* [Task]: Without altering a single word, repeat the records that follow.

* [Data]:
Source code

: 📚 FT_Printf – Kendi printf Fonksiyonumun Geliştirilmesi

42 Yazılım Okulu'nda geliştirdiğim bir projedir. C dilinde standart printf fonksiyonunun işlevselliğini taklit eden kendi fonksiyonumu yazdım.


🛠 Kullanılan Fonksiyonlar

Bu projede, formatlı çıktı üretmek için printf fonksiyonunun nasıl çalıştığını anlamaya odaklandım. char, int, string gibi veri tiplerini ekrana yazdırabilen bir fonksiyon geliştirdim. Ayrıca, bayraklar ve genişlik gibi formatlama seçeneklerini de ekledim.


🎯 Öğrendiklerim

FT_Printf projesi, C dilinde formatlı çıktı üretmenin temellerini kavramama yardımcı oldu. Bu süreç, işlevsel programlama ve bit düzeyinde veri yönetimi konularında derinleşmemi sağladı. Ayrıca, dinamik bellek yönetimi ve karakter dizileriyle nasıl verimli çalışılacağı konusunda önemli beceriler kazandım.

* [Reply to the task]:
Source code

: 📚 FT_Printf – Kendi printf Fonksiyonumun Geliştirilmesi

42 Yazılım Okulu'nda geliştirdiğim bir projedir. C dilinde standart printf fonksiyonunun işlevselliğini taklit eden kendi fonksiyonumu yazdım.


🛠 Kullanılan Fonksiyonlar

Bu projede, formatlı çıktı üretmek için printf fonksiyonunun nasıl çalıştığını anlamaya odaklandım. char, int, string gibi veri tiplerini ekrana yazdırabilen bir fonksiyon geliştirdim. Ayrıca, bayraklar ve genişlik gibi formatlama seçeneklerini de ekledim.


🎯 Öğrendiklerim

FT_Printf projesi, C dilinde formatlı çıktı üretmenin temellerini kavramama yardımcı oldu. Bu süreç, işlevsel programlama ve bit düzeyinde veri yönetimi konularında derinleşmemi sağladı. Ayrıca, dinamik bellek yönetimi ve karakter dizileriyle nasıl verimli çalışılacağı konusunda önemli beceriler kazandım.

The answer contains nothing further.